Josh explained that Avvo ratings, unlike a M-H rating, decay. Not for everyone, but for some. Here’s how Josh explained it when I asked him whether a lawyer’s rating decline if they don’t continue to participate in Avvo:
In other words, for the lawyer with one year’s experience, his Avvo rating is likely to improve after five years because he’s no longer a rookie. For the n00b, experience will count heavily. In contrast, for the more experienced lawyer, another five years means little, and if he doesn’t update his profile with new stuff, his rating will decrease. And the lawyer in the middle remains in the middle, for whatever good that does him.
The answer is . . . it depends. The Avvo Rating algorithm takes into account many biographical details in a lawyer’s background, and there is an “aging factor” that goes into how those details impact the rating. As time passes, years of experience will count more, and past misconduct will count less. Speeches, publications, awards, etc will all contribute less as time marches onward. So depending on the score and the amount and type of information in a lawyer’s profile, the score could go up, go down or stay the same.

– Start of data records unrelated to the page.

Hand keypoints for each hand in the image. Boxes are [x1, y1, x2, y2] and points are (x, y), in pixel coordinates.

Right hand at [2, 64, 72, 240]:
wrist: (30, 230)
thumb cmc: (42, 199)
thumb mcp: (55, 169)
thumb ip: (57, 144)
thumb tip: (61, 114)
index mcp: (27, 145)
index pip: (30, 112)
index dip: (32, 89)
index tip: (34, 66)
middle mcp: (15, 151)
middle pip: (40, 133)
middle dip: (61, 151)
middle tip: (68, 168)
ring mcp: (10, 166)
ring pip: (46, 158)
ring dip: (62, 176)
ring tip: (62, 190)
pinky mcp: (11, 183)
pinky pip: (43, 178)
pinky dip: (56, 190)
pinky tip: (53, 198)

What this means is that if you claimed your Avvo profile in the beginning, then did what every thoughtful attorney does and ignored it since, there is a good chance that you’re rating will slide. If you weren’t a baby lawyer back when, and want to keep your rating, you have to go back to Avvo and tweak it with new blood.

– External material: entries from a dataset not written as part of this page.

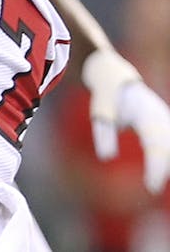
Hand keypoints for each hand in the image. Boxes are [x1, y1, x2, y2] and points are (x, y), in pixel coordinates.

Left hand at [84, 49, 169, 193]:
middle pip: (168, 148)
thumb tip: (107, 157)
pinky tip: (164, 172)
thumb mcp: (101, 111)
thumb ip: (104, 133)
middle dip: (165, 169)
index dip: (155, 168)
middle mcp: (161, 118)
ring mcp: (166, 122)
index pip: (156, 147)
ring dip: (168, 164)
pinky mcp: (165, 126)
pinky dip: (167, 158)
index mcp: (147, 115)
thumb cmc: (107, 95)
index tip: (151, 187)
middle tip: (153, 189)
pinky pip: (168, 146)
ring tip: (157, 184)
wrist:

Why bother? A damn fine question. The only answer is that to the extent potential clients (or adverse counsel, to the extent they buy into ratings) think ratings matter, you’re better off with a higher rating than a lower one. While Avvo acknowledges that it’s ratings may be slightly flawed, and only a blithering idiot would retain counsel based on its ratings, the fact remains that if potential clients run you down on the interwebz and happen to come across Avvo, they may well compare your ratings with those of your competition. Silly as it is, what would you think if you saw one lawyer with a 10 and another with a 9.7? That’s what they think too.
And despite all reason, non-lawyers like easy to digest rules of thumb like lawyer ratings. It’s hard to figure out which lawyer is best. It’s easy to distinguish a 10 from a 9.7. That’s how life works.

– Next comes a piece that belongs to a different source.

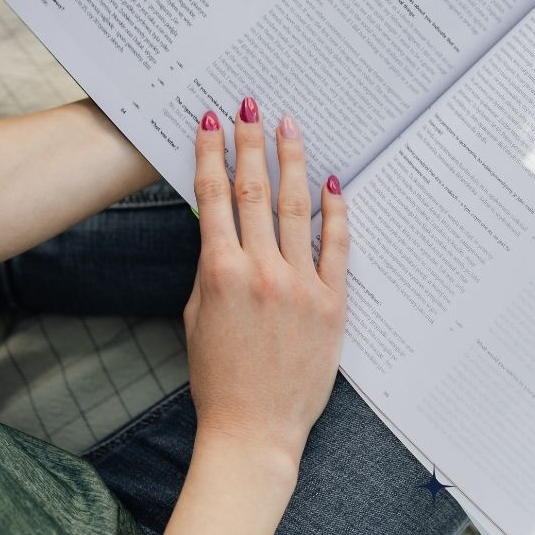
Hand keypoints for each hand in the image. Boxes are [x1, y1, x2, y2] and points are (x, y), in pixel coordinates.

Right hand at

As for me, I updated by Avvo profile by adding in a new article (I had quite a few to choose from, and so picked “Avvo’s Turn For The Worst.” Then I figured a new award would do the trick, and took my inspiration from Avvo’s new celebrity legal analyst (and Gloria Allred’s baby girl), Lisa Bloom, As I was piddling 9.7 and Lisa was a player at 10, I carefully studied the awards she listed to reach that peak:
Her latest was that she was listed in Marquis’ Who’s Who in American Law, but since I had been in there (not to mention Who’s Who in the World) since the 80s, it wasn’t going to help. And the closest I came to her 2007 Telly Award was my wife’s annoyance at my hogging the remote control. But “Best Dressed Woman of the Year”? I could work with that.
And by the end of the day, I was a ten again.
The shame of all this is that regardless of the ridiculousness of playing the Avvo game, once you’ve claimed your profile and obtained a rating, they own you. Josh told me that participating in that mutt of a concept, Avvo Answers, isn’t necessary to maintaining a good rating, and won’t stop the decay. But you are forced to go back to Avvo from time to time to stick something new into your profile or find out that you’re sliding down the slippery slope of Avvo love.
And in the brave new world of the internet, and in the minds of potential clients who rather have a 10 than a 9.7 lawyer, the choice is to either play the game by Avvo’s rules or get screwed. Avvo’s growing up, and it’s an uglier five year old than it was an infant, and yet you’ve either got to give it a kiss or suffer the consequences. And it’s only going to get worse from here.